Estas palabras purifican el rol  del ministerio de Pedro. Nos recuerdan que toda autoridad eclesial debe irradiar a Jesús, que lavó los pies de sus discípulos, caminó junto a los pequeños y entregó la vida por sus amigos. El sucesor de Pedro está llamado a ser la roca de la fe, sí, pero también el primero en recorrer el camino de la humildad.

Por eso, cuando contemplamos el camino abierto por san Juan Pablo II y profundizado por Francisco, descubrimos una misma melodía del Espíritu. El primado permanece firme porque nace de la voluntad de Cristo. Lo que madura es la forma de ejercerlo: menos como una autoridad distante y más como una presencia cercana; menos desde la lógica del centro y más desde la comunión; menos preocupado por ocupar un lugar y más por ayudar a que Cristo ocupe el centro.

Las primeras palabras del papa León XIV parecen brotar de esa misma corriente espiritual. Al comenzar su ministerio petrino confesó con sencillez:

«Fui elegido sin ningún mérito y, con temor y temblor, vengo a ustedes como un hermano que desea hacerse siervo de la fe y de la alegría.»

Y, dirigiéndose a los cardenales, expresó:

«Sé que puedo contar con todos y cada uno de ustedes para caminar conmigo, mientras continuamos, como Iglesia, como comunidad de amigos de Jesús, anunciando la Buena Nueva.»

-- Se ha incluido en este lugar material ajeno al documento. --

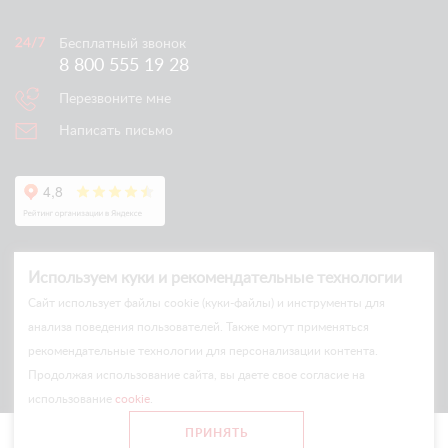
Бесплатный звонок
8 800 555 19 28
Перезвоните мне
Написать письмо
Используем куки и рекомендательные технологии
Cайт использует файлы cookie (куки-файлы) и инструменты для
анализа поведения пользователей. Также могут применяться
рекомендательные технологии для персонализации контента.
© Arlift 2026
Продолжая использование сайта, вы даете свое согласие на
All rights reserved
использование
cookie
.
Все цены и условия на сайте носят информационный характер
ПРИНЯТЬ
и не являются публичной офертой.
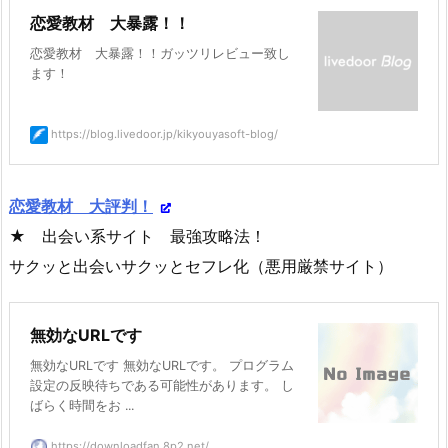
恋愛教材 大暴露！！
恋愛教材 大暴露！！ガッツリレビュー致し
ます！
https://blog.livedoor.jp/kikyouyasoft-blog/
恋愛教材 大評判！
★ 出会い系サイト 最強攻略法！
サクッと出会いサクッとセフレ化（悪用厳禁サイト）
無効なURLです
無効なURLです 無効なURLです。 プログラム
設定の反映待ちである可能性があります。 し
ばらく時間をお ...
https://downloadfan.8p2.net/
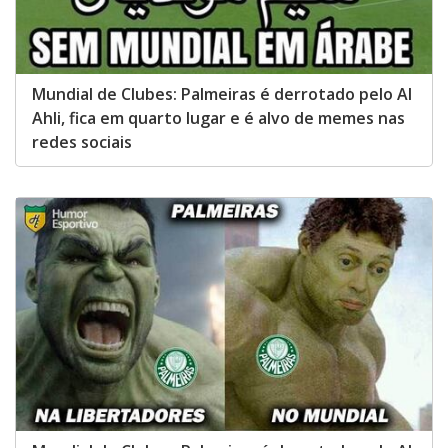
Mundial de Clubes: Palmeiras é derrotado pelo Al
Ahli, fica em quarto lugar e é alvo de memes nas
redes sociais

En la celebración que inauguró su ministerio volvió a señalar el horizonte que desea para toda la Iglesia: una Iglesia «fundada en el amor de Dios y signo de unidad», capaz de convertirse en «fermento para un mundo reconciliado».

No son palabras nuevas; son el mismo Evangelio pronunciado con una voz nueva. Son la continuidad de un único camino, donde el sucesor de Pedro sigue siendo la roca sobre la que Cristo sostiene a su Iglesia, pero una roca que no aplasta, sino que sostiene; que no se impone, sino que abraza; que no busca ser admirada, sino transparentar al único Señor.

Quizá ese sea el mayor regalo que el Espíritu está haciendo a la Iglesia en este tiempo: ayudarnos a comprender que la grandeza del papado no reside en el poder que ejerce, sino en el amor que sirve. Porque cuando Pedro se hace verdaderamente servidor, cuando desaparece toda pretensión de grandeza humana, entonces aparece con más claridad el rostro del verdadero Pastor. Y es Cristo quien vuelve a ocupar el centro.

Al final, esa ha sido siempre la misión del sucesor de Pedro: conducir a toda la Iglesia hacia Jesús, para que, al contemplarlo a Él, el mundo crea y encuentre la paz.